**Travail demandé**
1. Recopiez le passage du texte sur le classement des projets, depuis « Dans la typologie » jusqu'à « l’on connaît bien. » inclus.
2. Prolongez le texte consacré à la typologie des projets du manuel, en reprenant après sa dernière phrase.

**Extrait à lire**
Dans la typologie utilisée pour classer les projets apparaissant dans le manuel, nous avons mis d’un côté les projets qui font du plaidoyer pour les droits de l’homme ou travaillent sur le développement durable, la santé ou l’environnement en utilisant des outils numériques – essentiellement dans un but de communication et de visibilité renforcées. D’autres au contraire se concentrent davantage sur la récolte ou la production de données à proprement parler. Enfin, une autre catégorie est occupée par les plateformes de consultation ou de délibération, comme avec Decidim que l’on connaît bien.

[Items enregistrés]
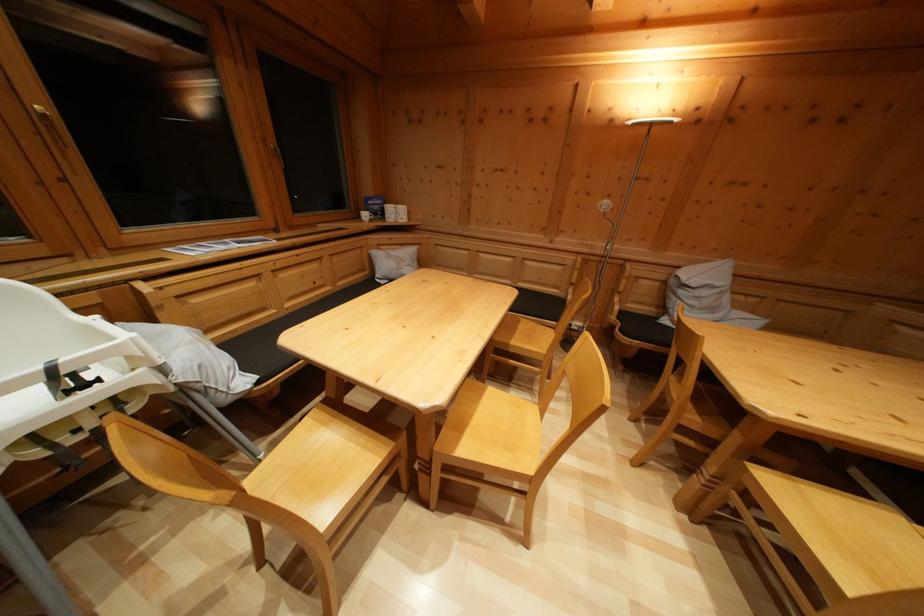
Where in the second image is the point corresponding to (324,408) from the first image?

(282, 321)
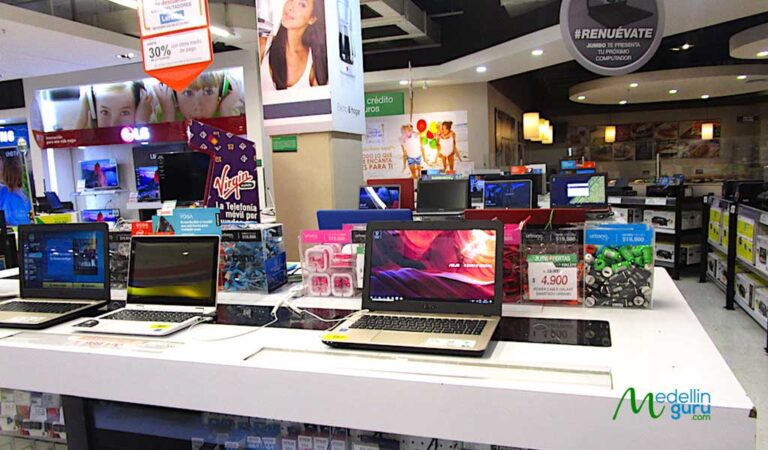
I want to click on cable, so click(x=313, y=314).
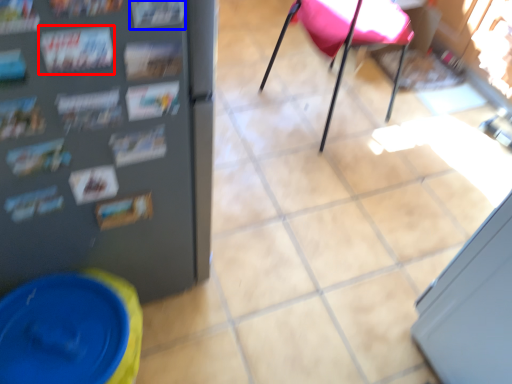
Question: Among these objects, which one is farthest to the camera, magazine (highlighted by a red box) or magazine (highlighted by a blue box)?

Choices:
 (A) magazine
 (B) magazine

Answer: (A)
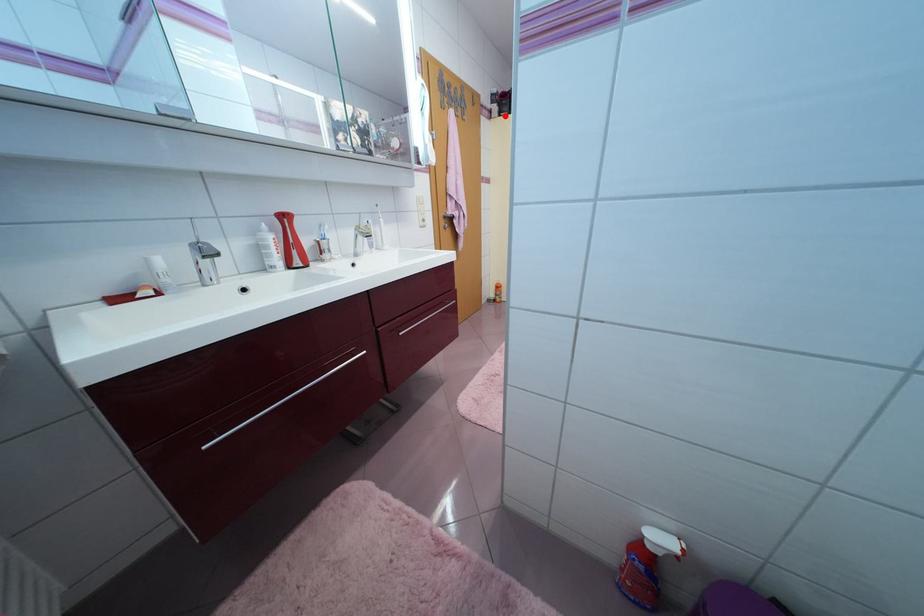
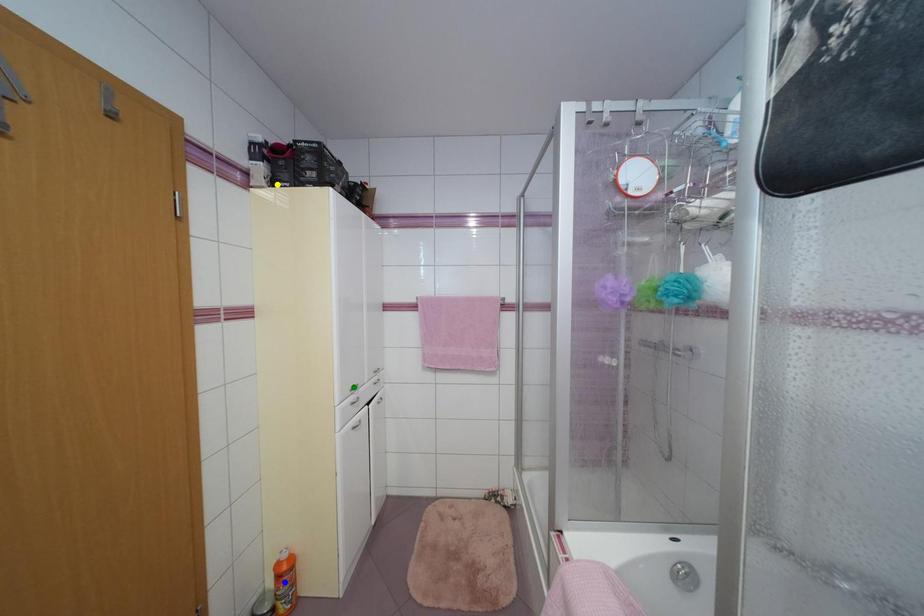
Question: I am providing you with two images of the same scene from different viewpoints. A red point is marked on the first image. You are given multiple points on the second image. Can you choose the point in image 2 that corresponds to the point in image 1?

Choices:
 (A) yellow point
 (B) green point
 (C) blue point

Answer: (A)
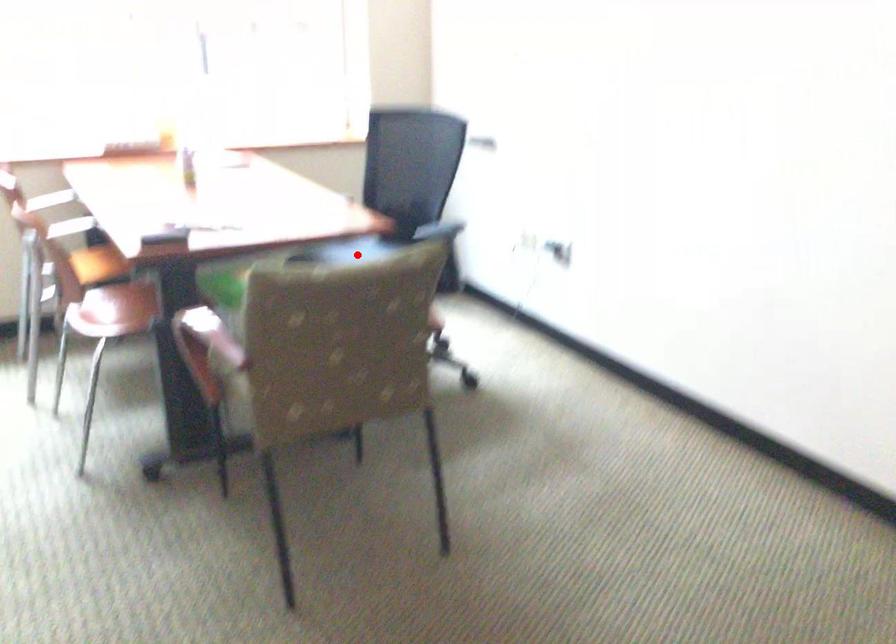
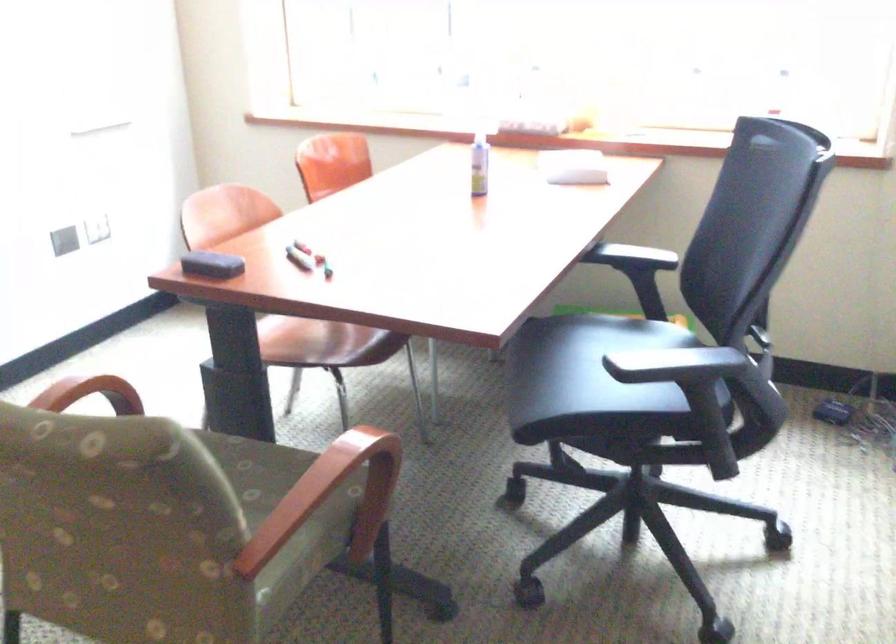
Find the pixel in the second image that matches the highlighted location in the first image.

(591, 361)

**Réponses ci-dessous**
1.
Dans la typologie utilisée pour classer les projets apparaissant dans le manuel, nous avons mis d’un côté les projets qui font du plaidoyer pour les droits de l’homme ou travaillent sur le développement durable, la santé ou l’environnement en utilisant des outils numériques – essentiellement dans un but de communication et de visibilité renforcées. D’autres au contraire se concentrent davantage sur la récolte ou la production de données à proprement parler. Enfin, une autre catégorie est occupée par les plateformes de consultation ou de délibération, comme avec Decidim que l’on connaît bien.

2.
Finalement, il y a une civic tech plus spécifique à certains de ces pays où les espaces de l’action civique ne sont pas ouverts, partagés par les autorités politiques. Ils sont au contraire contestés et à conquérir. Pour ces acteurs du numérique, l’action décisive consiste souvent à faire fuiter de l’information, aller extraire de la donnée là où il est difficile voire interdit de le faire, et ensuite savoir la traiter et la publier. C’est ce que j’appellerai une « civic tech de combat ». Parfois, faire de la civic tech dans certains de ces pays, c’est risquer sa vie, au contraire des civic tech en Europe occidentale qui sont souvent habituées à travailler en pleine coopération avec l’administration et peuvent avoir une vision irénique de leur rôle dans la sphère politique.
Pour vous, qu’est-ce qui va être important pour la civic tech dans les années à venir ?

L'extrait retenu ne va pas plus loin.